DIRECTIONS:
Would you restate all of the entries verbatim, minus any images?
TASK MATERIAL section start
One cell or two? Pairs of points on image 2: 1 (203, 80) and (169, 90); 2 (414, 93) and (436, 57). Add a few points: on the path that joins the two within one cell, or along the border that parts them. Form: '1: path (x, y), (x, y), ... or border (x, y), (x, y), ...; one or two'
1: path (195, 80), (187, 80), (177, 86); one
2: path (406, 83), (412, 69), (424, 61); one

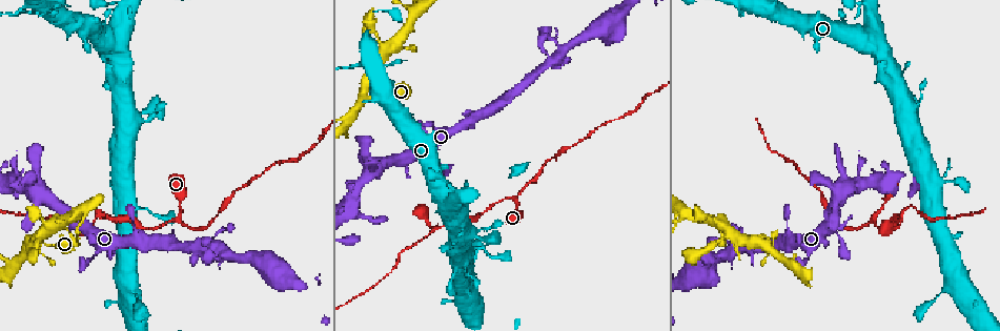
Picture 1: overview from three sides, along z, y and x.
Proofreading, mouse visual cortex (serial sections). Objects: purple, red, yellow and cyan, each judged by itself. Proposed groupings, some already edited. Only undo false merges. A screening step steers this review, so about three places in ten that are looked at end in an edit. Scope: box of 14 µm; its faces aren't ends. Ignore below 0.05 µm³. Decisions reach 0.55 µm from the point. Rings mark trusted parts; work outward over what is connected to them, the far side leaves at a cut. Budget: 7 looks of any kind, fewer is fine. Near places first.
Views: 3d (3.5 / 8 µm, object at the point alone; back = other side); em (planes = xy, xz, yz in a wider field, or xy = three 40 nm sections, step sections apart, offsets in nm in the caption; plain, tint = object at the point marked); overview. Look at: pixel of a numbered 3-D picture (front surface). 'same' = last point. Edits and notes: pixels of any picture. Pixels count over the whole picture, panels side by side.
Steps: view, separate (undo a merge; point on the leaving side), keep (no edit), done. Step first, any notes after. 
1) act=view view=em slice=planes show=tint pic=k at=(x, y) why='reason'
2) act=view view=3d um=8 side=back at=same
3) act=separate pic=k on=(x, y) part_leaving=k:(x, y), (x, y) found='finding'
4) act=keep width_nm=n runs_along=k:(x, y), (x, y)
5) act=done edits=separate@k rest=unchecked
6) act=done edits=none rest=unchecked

act=view view=3d um=8 pic=1 at=(40, 11) why='sharp bend'

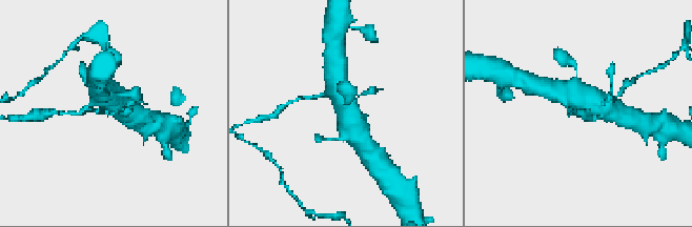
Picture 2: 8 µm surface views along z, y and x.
act=view view=em slice=xy step=1 show=tint pic=2 at=(107, 110) why='need the tissue'

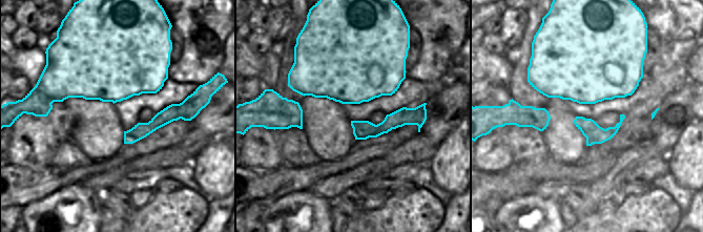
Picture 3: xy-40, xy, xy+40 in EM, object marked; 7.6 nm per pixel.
TASK MATERIAL section end
SOLUTION:
One cell or two? Pairs of points on image 2: 1 (203, 80) and (169, 90); 2 (414, 93) and (436, 57). Add a few points: on the path that joins the two within one cell, or along the border that parts them. Form: '1: path (x, y), (x, y), ... or border (x, y), (x, y), ...; one or two'
1: path (195, 80), (187, 80), (177, 86); one
2: path (406, 83), (412, 69), (424, 61); one

Picture 1: overview from three sides, along z, y and x.
Proofreading, mouse visual cortex (serial sections). Objects: purple, red, yellow and cyan, each judged by itself. Proposed groupings, some already edited. Only undo false merges. A screening step steers this review, so about three places in ten that are looked at end in an edit. Scope: box of 14 µm; its faces aren't ends. Ignore below 0.05 µm³. Decisions reach 0.55 µm from the point. Rings mark trusted parts; work outward over what is connected to them, the far side leaves at a cut. Budget: 7 looks of any kind, fewer is fine. Near places first.
Views: 3d (3.5 / 8 µm, object at the point alone; back = other side); em (planes = xy, xz, yz in a wider field, or xy = three 40 nm sections, step sections apart, offsets in nm in the caption; plain, tint = object at the point marked); overview. Look at: pixel of a numbered 3-D picture (front surface). 'same' = last point. Edits and notes: pixels of any picture. Pixels count over the whole picture, panels side by side.
Steps: view, separate (undo a merge; point on the leaving side), keep (no edit), done. Step first, any notes after. 
1) act=view view=em slice=planes show=tint pic=k at=(x, y) why='reason'
2) act=view view=3d um=8 side=back at=same
3) act=separate pic=k on=(x, y) part_leaving=k:(x, y), (x, y) found='finding'
4) act=keep width_nm=n runs_along=k:(x, y), (x, y)
5) act=done edits=separate@k rest=unchecked
6) act=done edits=none rest=unchecked

act=view view=3d um=8 pic=1 at=(40, 11) why='sharp bend'

Picture 2: 8 µm surface views along z, y and x.
act=view view=em slice=xy step=1 show=tint pic=2 at=(107, 110) why='need the tissue'

Picture 3: xy-40, xy, xy+40 in EM, object marked; 7.6 nm per pixel.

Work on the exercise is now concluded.